● Instructions to follow
From the records that follow, return exactly the lines beginning at the one that contains "Duramax® Turbo-Diesel Engines, And Certain" and ending at the one that contains "Charles Wayne Hendricks was", pictures left out.

● Saved data entries
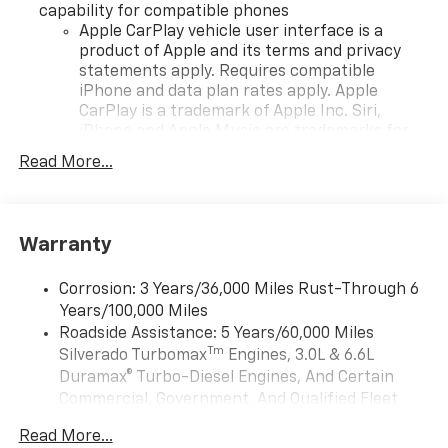
capability for compatible phones
Apple CarPlay vehicle user interface is a
product of Apple and its terms and privacy
statements apply. Requires compatible
iPhone and data plan rates apply. Apple
CarPlay is a trademark of Apple Inc. Siri,
iPhone and Apple Music are trademarks for
Apple Inc, registered in the U.S. and other
Read More...
countries.
Vehicle user interface is a product of Google
and its terms and privacy statements apply.
To use Android Auto on your car display, you'll
Warranty
need an Android phone running Android 6 or
higher, an active data plan, and the Android
Corrosion: 3 Years/36,000 Miles Rust-Through 6
Auto app. Google, Android and Android Auto
Years/100,000 Miles
are trademarks of Google LLC.
Roadside Assistance: 5 Years/60,000 Miles
May require additional optional equipment
Tm
Silverado Turbomax
Engines, 3.0L & 6.6L
Duramax® Turbo-Diesel Engines, And Certain
®
Wi-Fi
Hotspot capable
Commercial, Government, And Qualified Fleet
Terms and limitations apply. See
onstar.com
or
Vehicles: 5 Years/100,000 Miles
dealer for details.
Read More...
Drivetrain: 5 Years/60,000 Miles Silverado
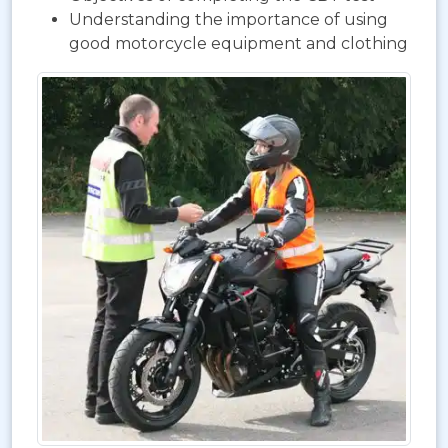
Understanding the importance of using
good motorcycle equipment and clothing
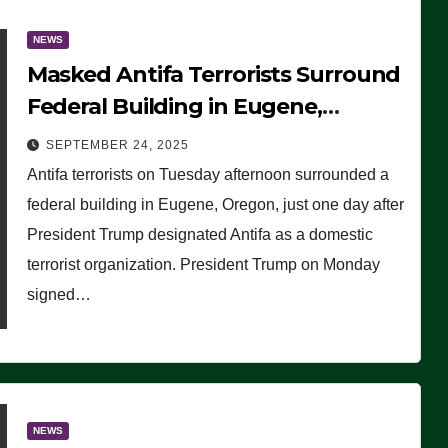
NEWS
Masked Antifa Terrorists Surround
Federal Building in Eugene,
Oregon, to Protest ICE, Block
SEPTEMBER 24, 2025
Employees From Exiting – FEDS
Antifa terrorists on Tuesday afternoon surrounded a
MAKE SEVERAL ARRESTS (VIDEO)
federal building in Eugene, Oregon, just one day after
President Trump designated Antifa as a domestic
terrorist organization. President Trump on Monday
signed…
NEWS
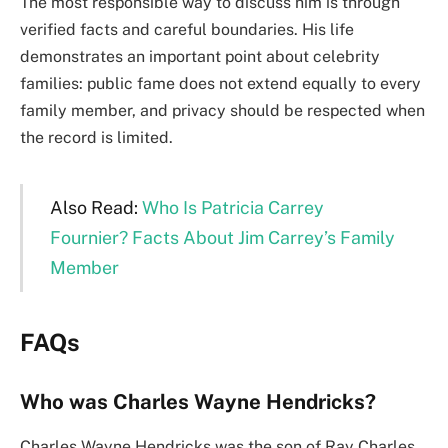
The most responsible way to discuss him is through
verified facts and careful boundaries. His life
demonstrates an important point about celebrity
families: public fame does not extend equally to every
family member, and privacy should be respected when
the record is limited.
Also Read:
Who Is Patricia Carrey
Fournier? Facts About Jim Carrey’s Family
Member
FAQs
Who was Charles Wayne Hendricks?
Charles Wayne Hendricks was the son of Ray Charles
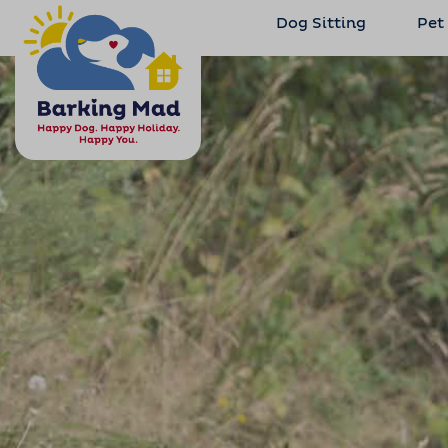
Dog Sitting
Pet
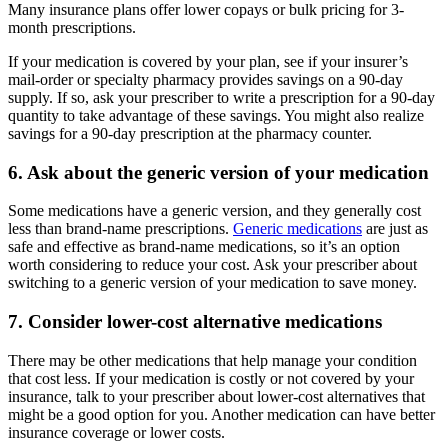
Many insurance plans offer lower copays or bulk pricing for 3-
month prescriptions.
If your medication is covered by your plan, see if your insurer’s
mail-order or specialty pharmacy provides savings on a 90-day
supply. If so, ask your prescriber to write a prescription for a 90-day
quantity to take advantage of these savings. You might also realize
savings for a 90-day prescription at the pharmacy counter.
6. Ask about the generic version of your medication
Some medications have a generic version, and they generally cost
less than brand-name prescriptions.
Generic medications
are just as
safe and effective as brand-name medications, so it’s an option
worth considering to reduce your cost. Ask your prescriber about
switching to a generic version of your medication to save money.
7. Consider lower-cost alternative medications
There may be other medications that help manage your condition
that cost less. If your medication is costly or not covered by your
insurance, talk to your prescriber about lower-cost alternatives that
might be a good option for you. Another medication can have better
insurance coverage or lower costs.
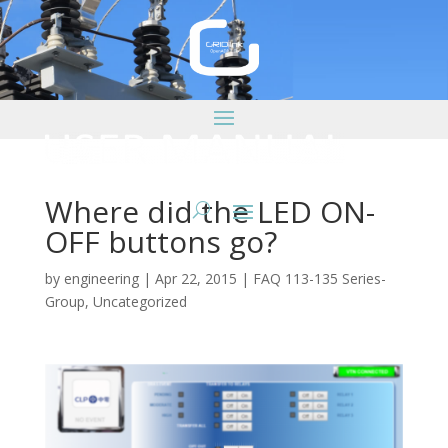
Where did the LED ON-
OFF buttons go?
by
engineering
|
Apr 22, 2015
|
FAQ 113-135 Series-
Group
,
Uncategorized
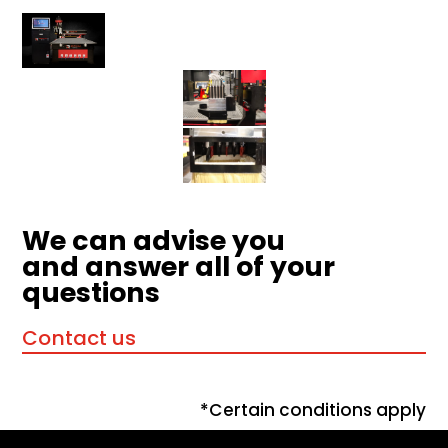
We can advise you
and answer all of your
questions
Contact us
*Certain conditions apply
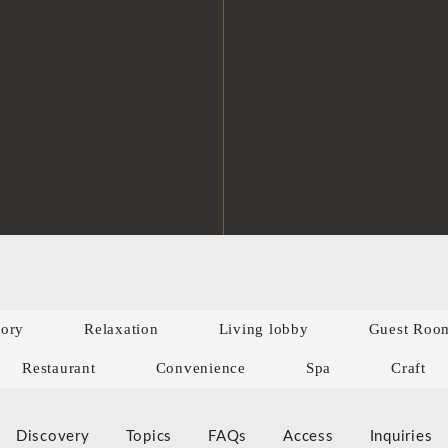
tory
Relaxation
Living lobby
Guest Roo
Restaurant
Convenience
Spa
Craft
Discovery
Topics
FAQs
Access
Inquiries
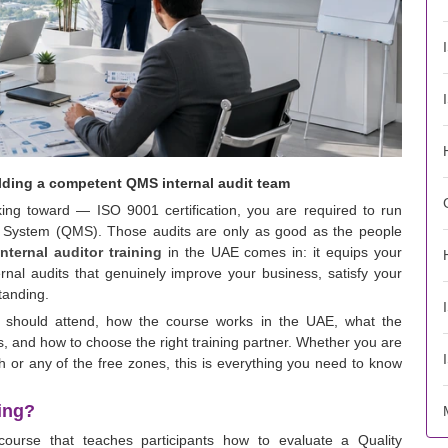
ilding a competent QMS internal audit team
king toward — ISO 9001 certification, you are required to run
t System (QMS). Those audits are only as good as the people
nternal auditor training
in the UAE comes in: it equips your
rnal audits that genuinely improve your business, satisfy your
standing.
o should attend, how the course works in the UAE, what the
 and how to choose the right training partner. Whether you are
 or any of the free zones, this is everything you need to know
ning?
course that teaches participants how to evaluate a Quality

● Output of the task
Duramax® Turbo-Diesel Engines, And Certain
®
Wi-Fi
Hotspot capable
Commercial, Government, And Qualified Fleet
Terms and limitations apply. See
onstar.com
or
Vehicles: 5 Years/100,000 Miles
dealer for details.
Read More...
Drivetrain: 5 Years/60,000 Miles Silverado
Understanding the importance of using
good motorcycle equipment and clothing
NEWS
Masked Antifa Terrorists Surround
Federal Building in Eugene,
Oregon, to Protest ICE, Block
SEPTEMBER 24, 2025
Employees From Exiting – FEDS
Antifa terrorists on Tuesday afternoon surrounded a
MAKE SEVERAL ARRESTS (VIDEO)
federal building in Eugene, Oregon, just one day after
President Trump designated Antifa as a domestic
terrorist organization. President Trump on Monday
signed…
NEWS
The most responsible way to discuss him is through
verified facts and careful boundaries. His life
demonstrates an important point about celebrity
families: public fame does not extend equally to every
family member, and privacy should be respected when
the record is limited.
Also Read:
Who Is Patricia Carrey
Fournier? Facts About Jim Carrey’s Family
Member
FAQs
Who was Charles Wayne Hendricks?
Charles Wayne Hendricks was the son of Ray Charles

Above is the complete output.